Te voglio bene assaie
ma tanto tanto bene sai
è una catena ormai
che scioglie il sangue dint'e vene sai.
Vide le
luci in mezzo al mare pensò alle notti là in America
ma erano solo le lampare e la bianca scia di un'elica
senti il dolore nella musica si alzò dal pianoforte
ma quando vide la luna uscire da una nuvola
gli sembrò dolce anche la morte
guardò negli occhi la ragazza quegli occhi verdi come il mare
poi all'improvviso uscì una lacrima e lui credette di affogare.
Te voglio bene assaie
ma tanto tanto bene sai
è una catena ormai
che scioglie il sangue dint'e vene sai.
Potenza della lirica dove ogni dramma è un falso
che con un po' di trucco e con la mimica puoi diventare un altro
ma due occhi che ti guardano così vicini e
veri
ti fan scordare le parole confondono i pensieri
così diventa tutto piccolo anche le notti là in America
ti volti e vedi la tua vita come la scia di un'elica
ma sì è la vita che finisce ma lui non ci pensò poi tanto
anzi si sentiva già felice e ricominciò il suo canto.
Te voglio bene assaie
ma tanto tanto bene sai
h una catena ormai
che scioglie il sangue dint'e vene sai
Chi di noi non ha mai ascoltato questa fantastica canzone, anzi di più, questa fantastica poesia!?

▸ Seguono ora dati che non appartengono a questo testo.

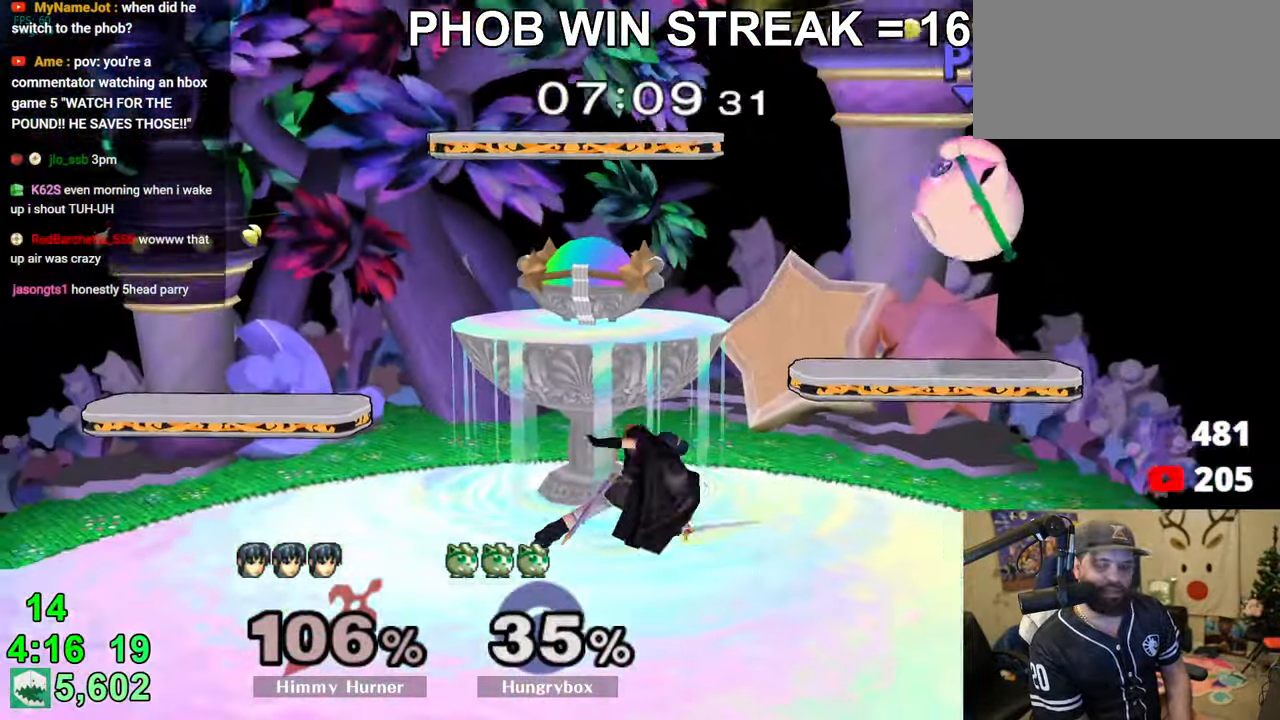
{"buttons": ["A", "Y"], "left_stick": "left", "right_stick": "center", "events": [[116, "left_stick", "center"], [233, "left_stick", "left"], [400, "Y", "down"], [433, "A", "down"]]}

Scritta e interpretata dal famosissimo cantautore Lucio Dalla, "Caruso" è una canzone che ha fatto e sta facendo ancora la storia di Napoli.
Il cantautore racconta che questa canzone, che gli ha dato un enorme successo, è nata per caso. La sua imbarcazione ebbe un guasto tecnico e lui si trovò “costretto” a soggiornare in un noto albergo di Sorrento, lo stesso albergo dove anni prima era morto il famoso tenore Enrico Caruso. Gli albergatori raccontano a Lucio Dalla gli ultimi giorni di vita del tenore e in più che Caruso nutriva una profonda passione per una giovane donna a cui dava lezioni di canto. Lucia Dalla alle parole di quegli albergatori si commosse e, preso dalle emozioni, scrisse questa canzone.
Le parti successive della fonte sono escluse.